Here is the listing. Report each line in it that contains the string "your".
---
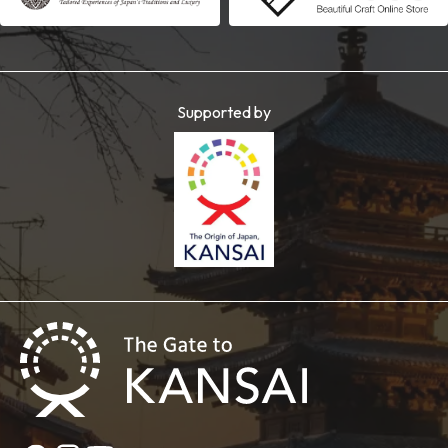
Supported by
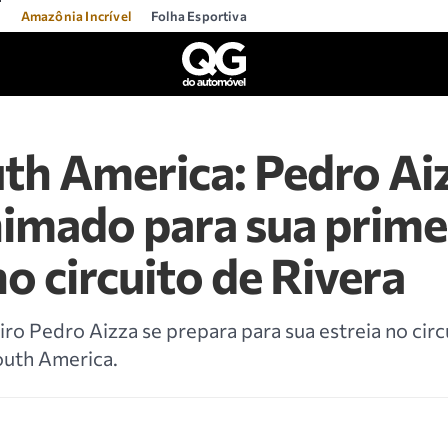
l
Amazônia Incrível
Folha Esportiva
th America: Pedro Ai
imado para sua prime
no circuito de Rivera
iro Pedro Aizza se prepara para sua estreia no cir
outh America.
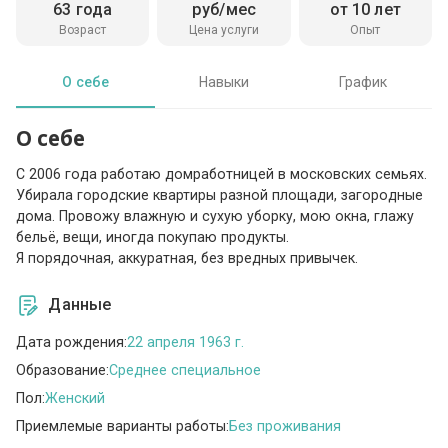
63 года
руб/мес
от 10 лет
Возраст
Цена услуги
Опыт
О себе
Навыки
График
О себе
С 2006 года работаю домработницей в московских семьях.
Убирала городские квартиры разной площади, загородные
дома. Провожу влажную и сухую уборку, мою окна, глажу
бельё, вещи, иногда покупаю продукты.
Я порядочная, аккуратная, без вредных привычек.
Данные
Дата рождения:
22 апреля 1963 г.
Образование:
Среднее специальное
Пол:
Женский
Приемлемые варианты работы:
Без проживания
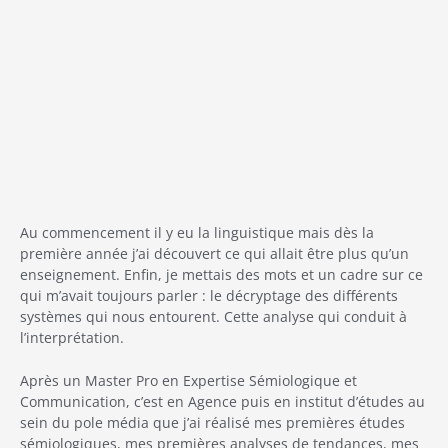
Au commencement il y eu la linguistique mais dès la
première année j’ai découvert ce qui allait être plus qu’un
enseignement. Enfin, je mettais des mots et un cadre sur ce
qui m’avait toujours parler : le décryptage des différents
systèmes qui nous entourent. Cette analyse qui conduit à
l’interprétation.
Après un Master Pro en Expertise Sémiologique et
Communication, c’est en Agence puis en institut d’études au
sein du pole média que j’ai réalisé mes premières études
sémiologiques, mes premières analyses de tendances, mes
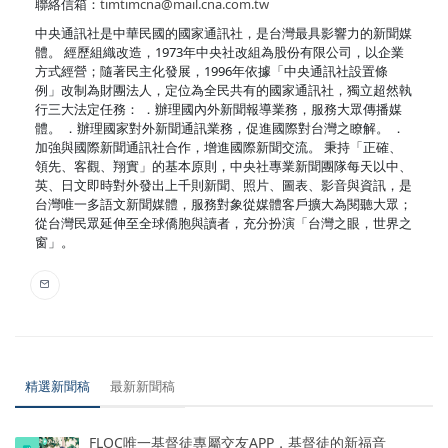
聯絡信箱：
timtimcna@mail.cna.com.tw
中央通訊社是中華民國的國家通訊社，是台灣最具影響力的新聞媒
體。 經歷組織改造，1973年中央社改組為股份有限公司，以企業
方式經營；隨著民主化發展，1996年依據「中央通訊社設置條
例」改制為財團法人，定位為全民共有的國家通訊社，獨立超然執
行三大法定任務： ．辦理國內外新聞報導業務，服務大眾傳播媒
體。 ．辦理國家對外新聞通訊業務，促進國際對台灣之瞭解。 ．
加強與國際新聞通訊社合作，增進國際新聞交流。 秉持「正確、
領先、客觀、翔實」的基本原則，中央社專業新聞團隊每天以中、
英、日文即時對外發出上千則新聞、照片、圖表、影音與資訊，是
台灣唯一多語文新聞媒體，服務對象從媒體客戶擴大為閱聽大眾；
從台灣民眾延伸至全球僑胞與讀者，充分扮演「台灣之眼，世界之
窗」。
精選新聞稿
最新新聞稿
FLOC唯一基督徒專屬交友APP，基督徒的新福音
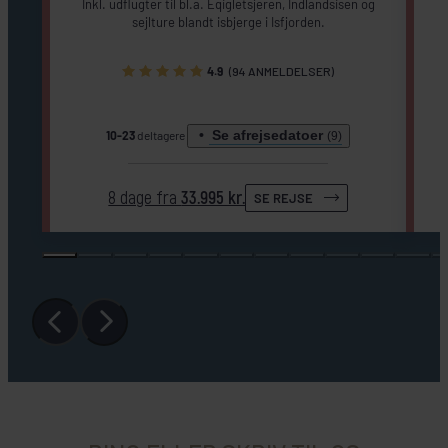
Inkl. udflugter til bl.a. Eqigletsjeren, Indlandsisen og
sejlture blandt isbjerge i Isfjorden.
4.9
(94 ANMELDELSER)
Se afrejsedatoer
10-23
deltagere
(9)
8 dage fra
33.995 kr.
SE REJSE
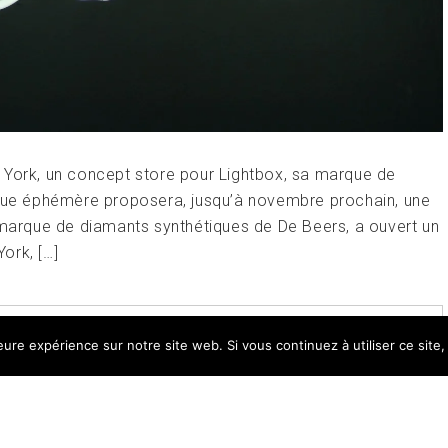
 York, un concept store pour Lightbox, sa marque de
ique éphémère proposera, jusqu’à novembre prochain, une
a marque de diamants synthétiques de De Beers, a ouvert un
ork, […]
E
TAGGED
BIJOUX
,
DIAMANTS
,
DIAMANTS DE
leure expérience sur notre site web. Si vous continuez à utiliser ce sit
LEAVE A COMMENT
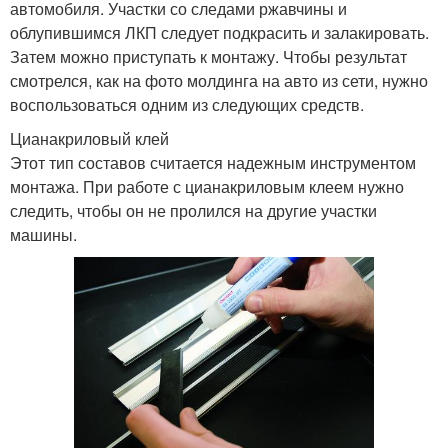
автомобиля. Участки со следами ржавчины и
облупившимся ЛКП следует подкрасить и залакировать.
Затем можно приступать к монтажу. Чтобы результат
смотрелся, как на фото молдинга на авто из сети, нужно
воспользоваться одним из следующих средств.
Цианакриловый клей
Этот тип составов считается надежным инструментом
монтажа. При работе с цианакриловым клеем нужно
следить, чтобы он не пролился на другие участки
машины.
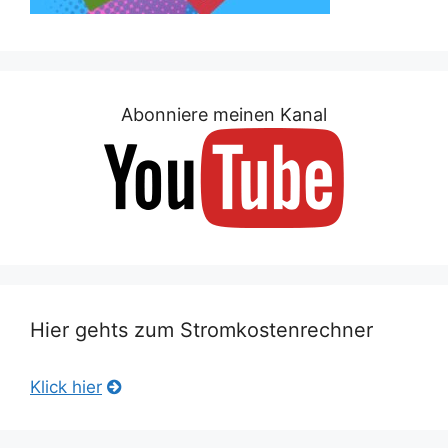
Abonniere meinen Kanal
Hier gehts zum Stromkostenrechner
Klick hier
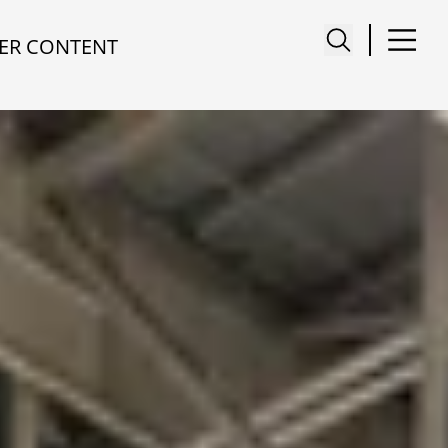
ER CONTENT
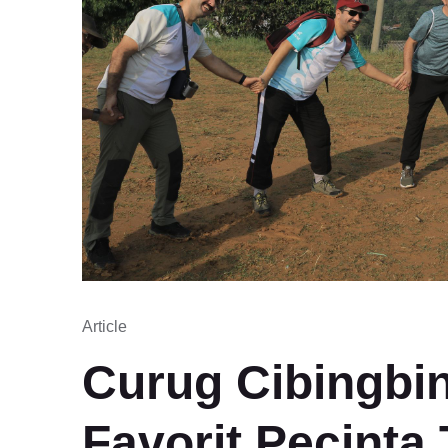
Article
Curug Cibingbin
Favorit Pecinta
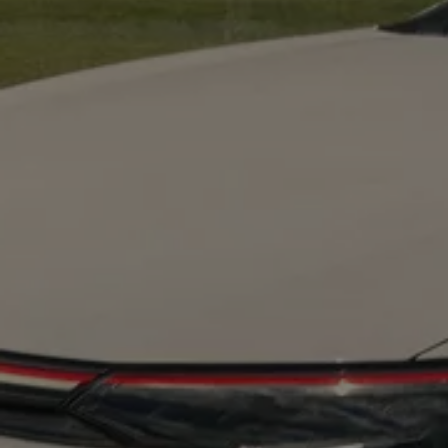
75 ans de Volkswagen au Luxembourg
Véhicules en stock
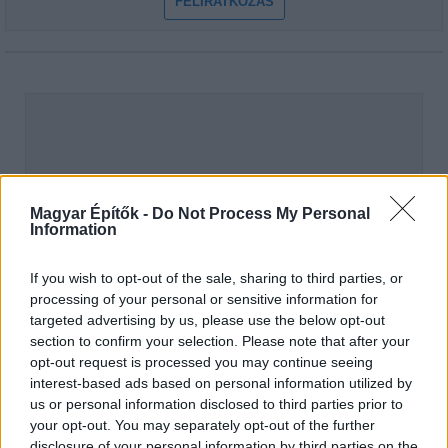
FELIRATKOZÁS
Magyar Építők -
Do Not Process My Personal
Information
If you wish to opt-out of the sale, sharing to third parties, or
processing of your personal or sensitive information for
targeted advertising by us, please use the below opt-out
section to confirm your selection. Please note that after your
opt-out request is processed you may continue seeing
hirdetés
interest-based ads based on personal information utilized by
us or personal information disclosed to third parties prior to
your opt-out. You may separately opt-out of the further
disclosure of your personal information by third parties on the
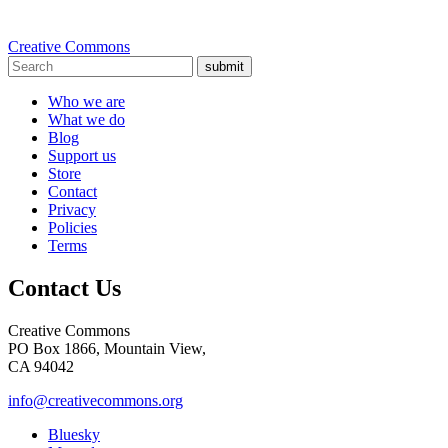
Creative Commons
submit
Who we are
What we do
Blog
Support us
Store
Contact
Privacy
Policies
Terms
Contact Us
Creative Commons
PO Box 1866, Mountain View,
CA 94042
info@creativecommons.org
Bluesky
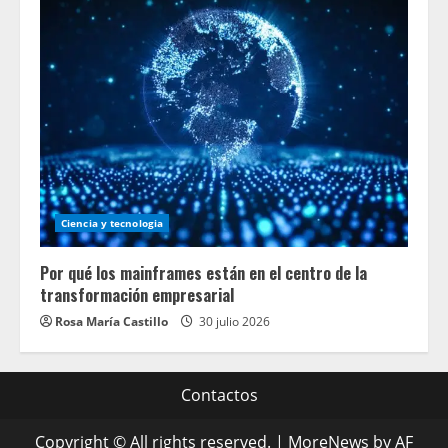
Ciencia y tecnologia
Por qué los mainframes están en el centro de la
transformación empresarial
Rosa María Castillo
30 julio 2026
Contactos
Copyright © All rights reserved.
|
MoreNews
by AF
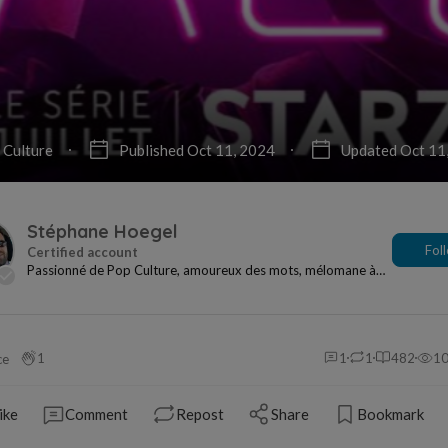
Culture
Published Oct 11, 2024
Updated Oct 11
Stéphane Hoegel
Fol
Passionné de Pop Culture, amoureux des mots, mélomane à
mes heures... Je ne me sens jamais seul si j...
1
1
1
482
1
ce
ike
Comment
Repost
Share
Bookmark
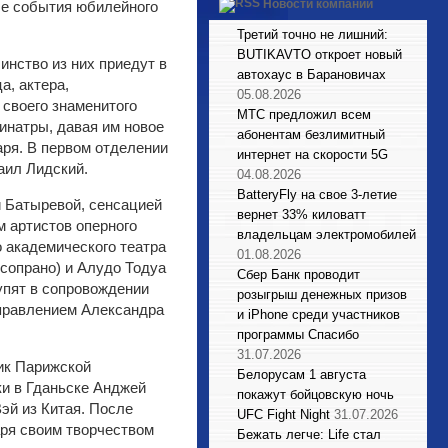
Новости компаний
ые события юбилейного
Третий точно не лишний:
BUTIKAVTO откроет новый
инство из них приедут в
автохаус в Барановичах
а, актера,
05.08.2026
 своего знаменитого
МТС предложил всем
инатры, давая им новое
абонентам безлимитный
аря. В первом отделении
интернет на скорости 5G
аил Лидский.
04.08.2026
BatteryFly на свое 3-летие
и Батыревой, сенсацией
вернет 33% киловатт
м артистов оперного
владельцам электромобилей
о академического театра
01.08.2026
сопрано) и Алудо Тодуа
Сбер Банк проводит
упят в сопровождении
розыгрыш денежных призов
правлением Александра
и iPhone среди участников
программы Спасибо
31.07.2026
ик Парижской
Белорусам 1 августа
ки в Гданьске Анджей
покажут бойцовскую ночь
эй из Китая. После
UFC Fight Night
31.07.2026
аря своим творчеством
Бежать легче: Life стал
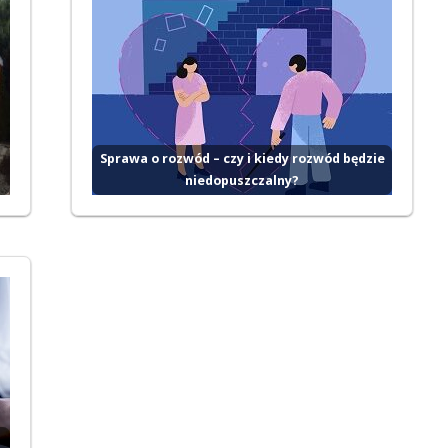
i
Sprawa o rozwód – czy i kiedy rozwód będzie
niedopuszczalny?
---
- Final answer:
processing of your personal or sensitive information for
section to confirm your selection. Please note that after your
your opt-out. You may separately opt-out of the further
disclosure of your personal information by third parties on the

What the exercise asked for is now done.